**Instructions for the task**. List every line of the entries below that contains the string "What", copying each line in full.

**Material for this exercise**.
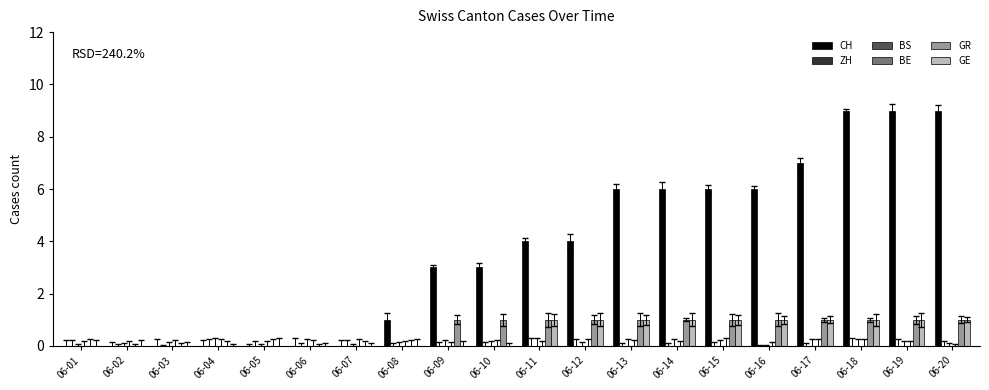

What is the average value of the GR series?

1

---

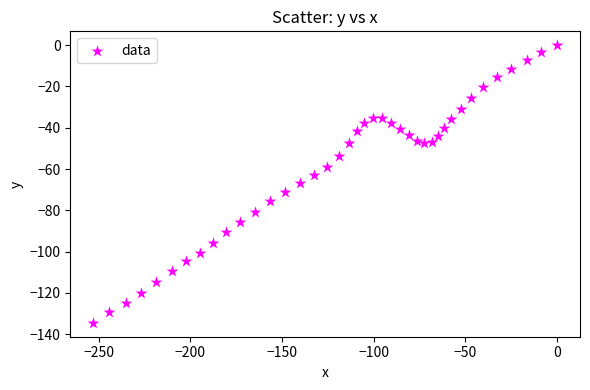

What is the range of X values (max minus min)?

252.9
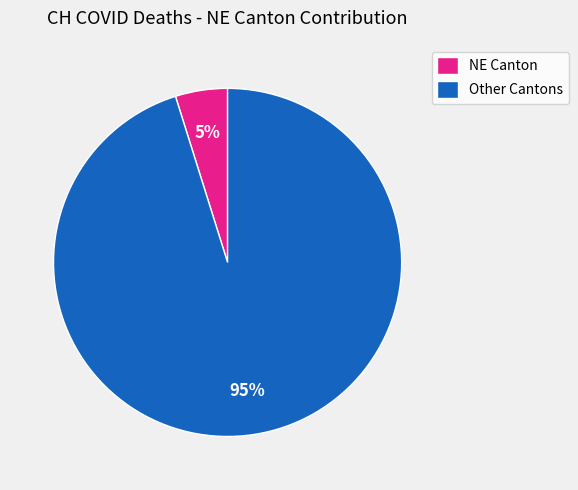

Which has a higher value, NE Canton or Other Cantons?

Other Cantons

**Answer section**.
What is the average value of the GR series?
What is the range of X values (max minus min)?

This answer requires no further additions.